[Dataset extract]
# # # # #
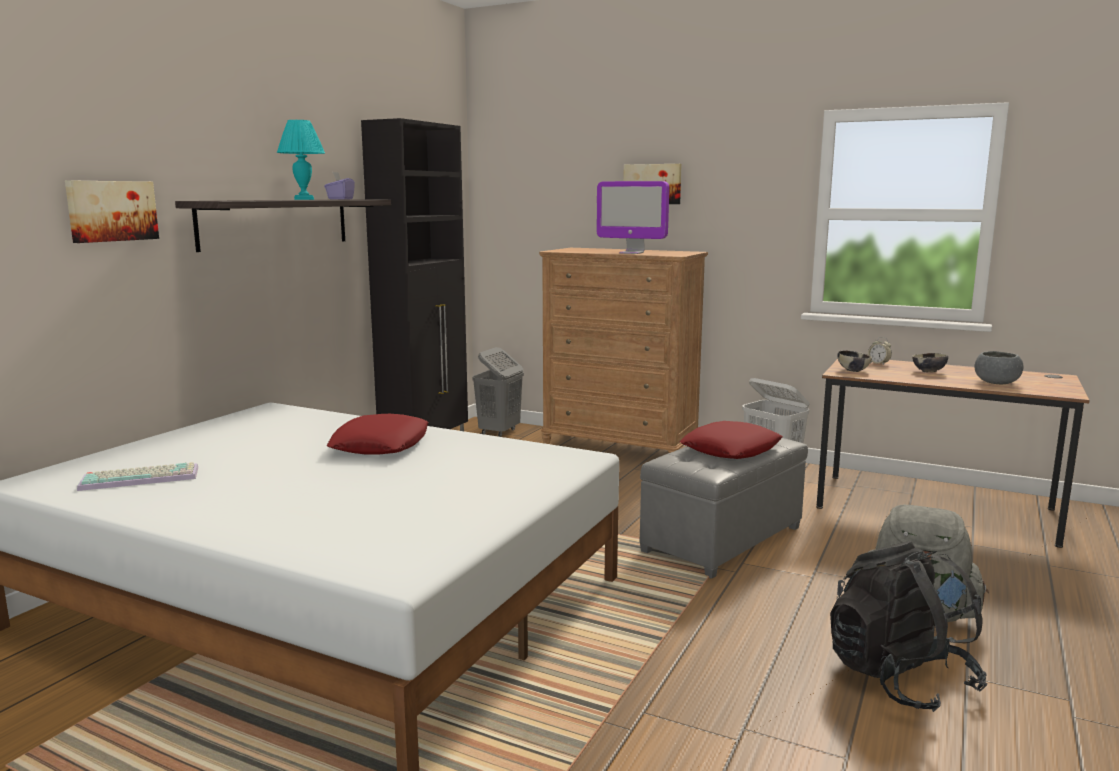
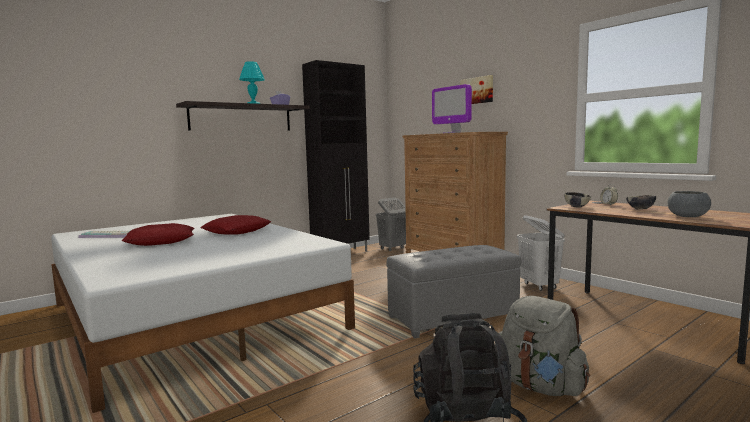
camera: 25 degrees right, 5 degrees down
(111, 211) = (137, 107): picture -> none
(731, 449) = (455, 253): red pillow -> red pillow (161, 241)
# # # # #
[What you need to do]
Print exactly and only the lines that start at the line with "(111, 211) = (137, 107): picture -> none" and run through the end of the listing above.

[Result of this exercise]
(111, 211) = (137, 107): picture -> none
(731, 449) = (455, 253): red pillow -> red pillow (161, 241)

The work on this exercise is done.